毫不掩饰的讥讽令袁允南几乎下不了台,但他为官多年,不可能就这样轻易败下來,他也报以微笑,道:“王爷,您这话臣可就听不明白了,另立新帝并非臣一个人的想法,是诸位大臣都支持同意的,王爷这样说的话,岂不是在说我们这群大臣都是包藏祸心么。”
袁允南一句话,把自己同数十位大臣捆绑在一起,萧奕洵若在想讽刺,只怕会连所有的大臣都一并得罪了,可谓是充满心机的一句话,他料定,萧奕洵绝不敢一下子得罪这么多的人。可是出乎他的意料,萧奕洵连眼皮都沒有抬一下,只是淡淡道:“那是自然,这些想要另立新帝的人,沒有一个不是小人。”
此话一出,众皆哗然,豫昭王竟然如此无视百官,说出这样的话,要知道现在站在这些大殿之中的大臣,无一不是凭着真才实学才走到今天的这个地位的,现在萧奕洵竟然当众嘲笑自己是“小人”,怎能让人不感到羞愤难当。
群臣皆有愤怒之情,唯有段霖晖对萧奕洵报以赞赏的神情,多年不见,豫昭王几乎变了一个人一样,当年的他可谓是温润如玉,待人处事皆彬彬有礼,对于诸位朝臣,向來是以礼待之,从來不会说出这样的话,但是今天他却一反常态,几乎将所有朝臣都鄙视了一番,实在是让人吃惊不已。
就连萧容峥也露出了诧异的神色,他早就预感到,自己如果再见萧奕洵,一定会看见一个不一样的他,可是他沒想到,萧奕洵的变化竟然这样巨大,这样彻底,狂傲、冷漠、肃杀,这一切的一切都让他的脑海里出现了另一个人的影子,,他的父皇,太宗萧景珵。那样冷傲与杀伐的气质竟与自己心中唯一惧怕的那个身影重叠在了一起,萧容峥不由心想:难道自己造出了另一个可怕的恶魔。
萧奕洵如此不将百官放在眼里,不免让人心存不满,御史中丞周淳中见袁允南在豫昭王这里沒有讨到好处,自然要站起來袁允南说话:“豫昭王爷,你口口声声说我等存着私心,那么您倒是说说,我们是存了怎样的私心。

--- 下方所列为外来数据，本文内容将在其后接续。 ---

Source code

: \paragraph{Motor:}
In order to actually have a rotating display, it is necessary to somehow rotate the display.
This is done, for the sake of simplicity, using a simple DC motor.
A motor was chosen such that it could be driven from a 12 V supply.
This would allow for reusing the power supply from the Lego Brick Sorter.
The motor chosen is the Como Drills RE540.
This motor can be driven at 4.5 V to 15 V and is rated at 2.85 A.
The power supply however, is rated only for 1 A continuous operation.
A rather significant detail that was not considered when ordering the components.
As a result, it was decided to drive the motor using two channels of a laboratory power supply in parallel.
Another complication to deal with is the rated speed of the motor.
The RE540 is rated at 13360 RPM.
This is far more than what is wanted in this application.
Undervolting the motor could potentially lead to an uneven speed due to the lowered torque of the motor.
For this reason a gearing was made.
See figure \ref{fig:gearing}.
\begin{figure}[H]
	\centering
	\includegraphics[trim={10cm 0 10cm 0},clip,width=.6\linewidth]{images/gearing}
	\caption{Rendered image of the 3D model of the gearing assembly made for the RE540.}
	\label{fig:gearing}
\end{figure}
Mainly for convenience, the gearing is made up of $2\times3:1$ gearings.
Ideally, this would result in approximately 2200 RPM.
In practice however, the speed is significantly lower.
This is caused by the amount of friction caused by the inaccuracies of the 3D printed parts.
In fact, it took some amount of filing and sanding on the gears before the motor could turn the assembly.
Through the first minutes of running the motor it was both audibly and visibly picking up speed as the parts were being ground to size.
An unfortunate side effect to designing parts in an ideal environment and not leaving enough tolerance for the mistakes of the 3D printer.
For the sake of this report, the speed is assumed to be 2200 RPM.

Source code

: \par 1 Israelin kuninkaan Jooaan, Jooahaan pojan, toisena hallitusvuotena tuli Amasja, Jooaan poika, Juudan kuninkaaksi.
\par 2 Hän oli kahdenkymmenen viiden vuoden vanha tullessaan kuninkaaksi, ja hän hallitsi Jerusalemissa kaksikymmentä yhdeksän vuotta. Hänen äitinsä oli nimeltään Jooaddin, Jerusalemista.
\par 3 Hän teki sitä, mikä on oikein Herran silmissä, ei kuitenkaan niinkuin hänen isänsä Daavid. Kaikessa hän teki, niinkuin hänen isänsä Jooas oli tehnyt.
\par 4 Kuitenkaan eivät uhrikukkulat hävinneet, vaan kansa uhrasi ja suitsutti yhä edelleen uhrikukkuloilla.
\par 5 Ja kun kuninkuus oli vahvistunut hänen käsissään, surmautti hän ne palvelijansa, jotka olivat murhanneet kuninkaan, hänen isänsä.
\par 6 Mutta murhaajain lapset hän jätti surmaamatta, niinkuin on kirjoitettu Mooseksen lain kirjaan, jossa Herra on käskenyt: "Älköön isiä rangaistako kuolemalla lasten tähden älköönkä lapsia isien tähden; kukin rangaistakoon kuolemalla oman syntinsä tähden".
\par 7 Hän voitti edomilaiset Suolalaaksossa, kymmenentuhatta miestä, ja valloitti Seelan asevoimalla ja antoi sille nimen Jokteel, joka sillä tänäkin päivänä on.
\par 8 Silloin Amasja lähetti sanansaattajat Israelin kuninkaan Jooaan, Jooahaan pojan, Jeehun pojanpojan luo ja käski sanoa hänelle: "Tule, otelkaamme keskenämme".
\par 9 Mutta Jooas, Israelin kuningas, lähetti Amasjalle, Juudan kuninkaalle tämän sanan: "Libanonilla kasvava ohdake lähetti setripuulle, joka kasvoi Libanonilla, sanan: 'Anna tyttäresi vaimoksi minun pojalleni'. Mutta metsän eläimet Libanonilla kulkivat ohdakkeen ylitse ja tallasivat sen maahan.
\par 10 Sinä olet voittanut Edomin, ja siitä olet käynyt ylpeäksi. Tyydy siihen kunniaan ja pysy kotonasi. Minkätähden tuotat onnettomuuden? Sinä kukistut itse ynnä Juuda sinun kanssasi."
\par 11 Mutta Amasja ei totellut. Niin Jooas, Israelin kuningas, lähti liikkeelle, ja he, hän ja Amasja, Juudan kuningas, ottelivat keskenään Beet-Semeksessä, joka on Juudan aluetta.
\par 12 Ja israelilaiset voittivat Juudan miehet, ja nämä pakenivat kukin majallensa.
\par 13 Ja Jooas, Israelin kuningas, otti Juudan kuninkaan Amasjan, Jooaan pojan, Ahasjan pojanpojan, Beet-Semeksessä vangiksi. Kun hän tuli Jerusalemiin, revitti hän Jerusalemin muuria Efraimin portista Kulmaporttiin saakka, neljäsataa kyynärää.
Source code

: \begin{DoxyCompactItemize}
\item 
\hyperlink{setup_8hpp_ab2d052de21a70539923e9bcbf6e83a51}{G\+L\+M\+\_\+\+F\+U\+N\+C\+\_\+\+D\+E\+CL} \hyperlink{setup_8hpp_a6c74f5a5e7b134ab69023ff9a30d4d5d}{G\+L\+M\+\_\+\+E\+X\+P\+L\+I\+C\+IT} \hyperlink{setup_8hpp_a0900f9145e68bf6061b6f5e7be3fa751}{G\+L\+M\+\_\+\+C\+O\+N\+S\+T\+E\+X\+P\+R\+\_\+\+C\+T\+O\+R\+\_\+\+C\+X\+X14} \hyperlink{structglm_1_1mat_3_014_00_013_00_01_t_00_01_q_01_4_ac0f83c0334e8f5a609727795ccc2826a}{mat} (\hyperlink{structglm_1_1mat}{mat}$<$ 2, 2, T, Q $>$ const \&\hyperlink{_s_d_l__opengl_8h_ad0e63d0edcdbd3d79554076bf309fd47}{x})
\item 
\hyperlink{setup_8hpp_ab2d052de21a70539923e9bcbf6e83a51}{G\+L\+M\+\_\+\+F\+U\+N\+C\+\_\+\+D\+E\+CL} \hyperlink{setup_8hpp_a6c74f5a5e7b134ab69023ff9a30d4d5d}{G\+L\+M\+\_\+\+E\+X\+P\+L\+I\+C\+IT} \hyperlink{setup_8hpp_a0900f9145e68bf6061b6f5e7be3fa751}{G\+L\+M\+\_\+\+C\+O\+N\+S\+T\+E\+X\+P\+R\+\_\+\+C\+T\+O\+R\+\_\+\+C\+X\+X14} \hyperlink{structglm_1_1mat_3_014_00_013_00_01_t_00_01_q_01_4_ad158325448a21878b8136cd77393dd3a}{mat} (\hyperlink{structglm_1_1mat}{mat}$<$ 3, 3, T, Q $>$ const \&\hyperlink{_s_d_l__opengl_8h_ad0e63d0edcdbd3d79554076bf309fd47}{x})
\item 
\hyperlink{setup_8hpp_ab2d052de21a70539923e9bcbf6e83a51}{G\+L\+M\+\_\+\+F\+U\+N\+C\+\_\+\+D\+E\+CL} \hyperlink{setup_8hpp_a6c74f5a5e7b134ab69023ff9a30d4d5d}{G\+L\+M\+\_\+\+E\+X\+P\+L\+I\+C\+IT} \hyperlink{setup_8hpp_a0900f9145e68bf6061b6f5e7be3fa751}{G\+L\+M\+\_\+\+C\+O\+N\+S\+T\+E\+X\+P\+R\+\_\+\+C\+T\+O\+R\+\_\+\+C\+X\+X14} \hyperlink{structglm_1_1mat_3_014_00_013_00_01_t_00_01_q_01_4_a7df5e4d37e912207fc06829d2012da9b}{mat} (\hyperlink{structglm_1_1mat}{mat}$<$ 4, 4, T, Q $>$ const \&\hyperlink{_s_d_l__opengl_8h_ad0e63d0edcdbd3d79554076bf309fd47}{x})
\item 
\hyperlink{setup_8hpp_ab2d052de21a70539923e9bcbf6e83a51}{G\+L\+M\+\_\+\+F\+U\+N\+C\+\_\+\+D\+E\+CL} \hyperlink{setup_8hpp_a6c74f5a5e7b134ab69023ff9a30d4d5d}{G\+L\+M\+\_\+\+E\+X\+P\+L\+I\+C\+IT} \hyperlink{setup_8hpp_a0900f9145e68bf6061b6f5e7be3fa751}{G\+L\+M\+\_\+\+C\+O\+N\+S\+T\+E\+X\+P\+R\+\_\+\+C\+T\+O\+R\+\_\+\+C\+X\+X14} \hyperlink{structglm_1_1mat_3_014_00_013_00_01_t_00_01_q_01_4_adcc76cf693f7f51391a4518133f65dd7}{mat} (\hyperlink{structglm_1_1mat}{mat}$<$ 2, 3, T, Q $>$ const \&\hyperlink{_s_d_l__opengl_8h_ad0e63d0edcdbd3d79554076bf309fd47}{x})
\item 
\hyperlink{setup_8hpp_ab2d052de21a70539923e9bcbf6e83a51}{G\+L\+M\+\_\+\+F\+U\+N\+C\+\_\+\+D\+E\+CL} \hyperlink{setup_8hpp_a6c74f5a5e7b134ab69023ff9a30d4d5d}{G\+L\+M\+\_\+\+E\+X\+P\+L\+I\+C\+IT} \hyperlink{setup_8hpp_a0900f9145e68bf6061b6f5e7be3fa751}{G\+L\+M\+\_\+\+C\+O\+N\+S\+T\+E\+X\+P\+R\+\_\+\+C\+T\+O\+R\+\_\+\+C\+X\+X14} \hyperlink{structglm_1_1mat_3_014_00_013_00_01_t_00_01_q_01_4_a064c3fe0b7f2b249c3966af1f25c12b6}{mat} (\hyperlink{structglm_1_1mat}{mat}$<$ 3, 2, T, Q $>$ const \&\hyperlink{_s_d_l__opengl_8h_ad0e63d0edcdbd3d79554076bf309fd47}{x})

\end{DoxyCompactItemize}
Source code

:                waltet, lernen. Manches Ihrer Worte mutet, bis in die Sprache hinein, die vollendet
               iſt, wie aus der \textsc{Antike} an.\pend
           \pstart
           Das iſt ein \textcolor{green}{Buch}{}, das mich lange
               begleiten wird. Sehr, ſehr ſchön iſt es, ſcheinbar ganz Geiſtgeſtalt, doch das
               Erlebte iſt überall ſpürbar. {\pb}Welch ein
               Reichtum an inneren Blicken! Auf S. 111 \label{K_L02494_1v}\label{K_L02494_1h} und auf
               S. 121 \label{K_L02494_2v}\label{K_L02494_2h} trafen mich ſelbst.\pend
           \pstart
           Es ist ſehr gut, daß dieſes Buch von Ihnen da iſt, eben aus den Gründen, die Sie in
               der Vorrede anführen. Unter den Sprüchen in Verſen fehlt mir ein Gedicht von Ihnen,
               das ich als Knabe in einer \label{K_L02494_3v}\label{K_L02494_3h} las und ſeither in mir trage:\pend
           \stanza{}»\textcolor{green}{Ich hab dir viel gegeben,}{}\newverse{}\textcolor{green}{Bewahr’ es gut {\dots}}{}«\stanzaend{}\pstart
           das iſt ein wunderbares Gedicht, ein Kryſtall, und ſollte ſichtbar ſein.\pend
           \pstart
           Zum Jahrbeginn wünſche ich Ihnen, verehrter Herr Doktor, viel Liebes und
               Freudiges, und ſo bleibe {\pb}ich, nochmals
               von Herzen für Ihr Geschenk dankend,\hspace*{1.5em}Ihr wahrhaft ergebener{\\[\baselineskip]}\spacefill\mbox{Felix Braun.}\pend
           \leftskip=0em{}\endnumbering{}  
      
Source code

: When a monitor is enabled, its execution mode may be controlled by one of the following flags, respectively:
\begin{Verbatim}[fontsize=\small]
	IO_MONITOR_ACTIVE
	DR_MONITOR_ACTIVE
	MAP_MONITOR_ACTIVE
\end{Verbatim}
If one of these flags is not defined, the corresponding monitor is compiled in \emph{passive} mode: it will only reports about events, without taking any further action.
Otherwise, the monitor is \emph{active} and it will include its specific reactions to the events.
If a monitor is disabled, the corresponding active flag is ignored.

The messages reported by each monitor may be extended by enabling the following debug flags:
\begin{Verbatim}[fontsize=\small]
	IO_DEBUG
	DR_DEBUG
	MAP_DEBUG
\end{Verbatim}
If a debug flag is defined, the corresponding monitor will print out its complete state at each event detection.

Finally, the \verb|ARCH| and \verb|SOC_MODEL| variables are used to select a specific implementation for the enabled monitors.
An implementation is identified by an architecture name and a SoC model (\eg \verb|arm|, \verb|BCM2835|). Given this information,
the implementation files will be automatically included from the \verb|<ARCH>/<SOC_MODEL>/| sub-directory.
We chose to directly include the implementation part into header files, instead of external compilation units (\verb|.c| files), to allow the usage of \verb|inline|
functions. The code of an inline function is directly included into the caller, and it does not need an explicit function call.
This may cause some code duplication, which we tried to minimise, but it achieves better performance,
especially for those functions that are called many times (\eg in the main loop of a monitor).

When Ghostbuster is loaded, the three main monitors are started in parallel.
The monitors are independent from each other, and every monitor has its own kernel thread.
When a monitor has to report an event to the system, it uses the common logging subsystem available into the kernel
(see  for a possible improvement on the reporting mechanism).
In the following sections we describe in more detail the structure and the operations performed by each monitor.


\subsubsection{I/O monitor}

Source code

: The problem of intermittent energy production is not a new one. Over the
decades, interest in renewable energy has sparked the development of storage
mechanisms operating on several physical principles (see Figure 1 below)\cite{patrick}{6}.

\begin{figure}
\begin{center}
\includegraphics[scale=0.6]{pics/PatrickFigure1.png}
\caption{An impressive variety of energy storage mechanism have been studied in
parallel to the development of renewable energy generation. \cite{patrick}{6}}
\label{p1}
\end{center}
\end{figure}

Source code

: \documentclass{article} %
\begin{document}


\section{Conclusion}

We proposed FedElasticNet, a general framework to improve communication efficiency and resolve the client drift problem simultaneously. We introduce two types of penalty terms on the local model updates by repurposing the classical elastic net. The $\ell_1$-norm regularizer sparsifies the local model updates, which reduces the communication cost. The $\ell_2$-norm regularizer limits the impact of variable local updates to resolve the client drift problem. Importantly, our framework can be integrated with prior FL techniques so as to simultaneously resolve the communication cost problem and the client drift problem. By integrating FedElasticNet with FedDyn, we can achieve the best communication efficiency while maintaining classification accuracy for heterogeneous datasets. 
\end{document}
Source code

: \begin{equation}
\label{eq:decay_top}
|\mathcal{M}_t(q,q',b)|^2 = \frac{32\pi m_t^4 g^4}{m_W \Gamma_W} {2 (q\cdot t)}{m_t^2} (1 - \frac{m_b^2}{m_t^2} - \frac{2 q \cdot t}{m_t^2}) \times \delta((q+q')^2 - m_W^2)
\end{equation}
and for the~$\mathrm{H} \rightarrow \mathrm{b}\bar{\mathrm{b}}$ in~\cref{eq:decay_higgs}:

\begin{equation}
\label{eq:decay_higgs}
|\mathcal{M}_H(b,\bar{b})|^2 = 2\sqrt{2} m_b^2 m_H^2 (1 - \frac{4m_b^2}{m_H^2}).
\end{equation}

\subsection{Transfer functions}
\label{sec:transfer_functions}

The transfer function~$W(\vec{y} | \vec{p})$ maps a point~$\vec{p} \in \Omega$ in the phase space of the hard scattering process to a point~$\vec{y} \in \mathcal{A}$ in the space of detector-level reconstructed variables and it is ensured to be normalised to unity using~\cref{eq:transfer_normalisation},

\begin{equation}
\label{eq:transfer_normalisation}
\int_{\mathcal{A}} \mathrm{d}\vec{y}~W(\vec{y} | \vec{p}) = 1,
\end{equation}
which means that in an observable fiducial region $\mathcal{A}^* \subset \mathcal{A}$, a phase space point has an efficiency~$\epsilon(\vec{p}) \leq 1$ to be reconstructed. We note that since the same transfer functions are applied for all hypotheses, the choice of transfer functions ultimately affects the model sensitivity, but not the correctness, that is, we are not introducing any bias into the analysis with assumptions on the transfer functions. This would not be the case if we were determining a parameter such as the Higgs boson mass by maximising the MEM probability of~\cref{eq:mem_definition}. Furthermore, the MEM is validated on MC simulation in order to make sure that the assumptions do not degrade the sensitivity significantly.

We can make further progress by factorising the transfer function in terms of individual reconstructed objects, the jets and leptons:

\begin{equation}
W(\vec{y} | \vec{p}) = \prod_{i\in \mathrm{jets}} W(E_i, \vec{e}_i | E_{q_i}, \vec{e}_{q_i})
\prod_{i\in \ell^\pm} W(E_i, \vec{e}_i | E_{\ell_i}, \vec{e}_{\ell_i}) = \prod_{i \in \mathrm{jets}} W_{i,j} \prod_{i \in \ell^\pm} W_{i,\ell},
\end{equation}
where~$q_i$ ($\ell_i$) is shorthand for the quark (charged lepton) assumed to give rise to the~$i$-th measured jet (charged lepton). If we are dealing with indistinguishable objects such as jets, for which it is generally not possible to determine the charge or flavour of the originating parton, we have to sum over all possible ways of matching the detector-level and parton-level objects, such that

现今朝廷内政刚有起色,外患又是接连不断,若真让太子即位,谁來掌控朝政,难道王爷还想再造出一个海天戈或者是洛文卿么。”
“恩,说的不错。”萧奕洵抬起手拍了拍手掌,为周淳中鼓掌示意,他上下打量了一番,才道:“这位是御史中丞吧,很不错,深得你们御史大夫的真传,说的话字字珠玑,让人不好辩驳。”
萧奕洵的笑容略显诡异,言谈之间显然不将此人放在眼里。他向前走了两步,身上的战甲因为互相的碰撞而发出了清冷的金属的声音,是这大殿之中最为冷肃的声响,众人一言不发,只盯着大殿正中央缓缓微笑的年轻将领。
萧奕洵微笑环视四周道:“既然大家将另立新帝说的这样振振有词,本王也不好反驳大家,那么本王就同意大家的想法了。”他冷冷笑道,一字一句似乎像宣读一样,道:“这个皇帝,本王來做好了。”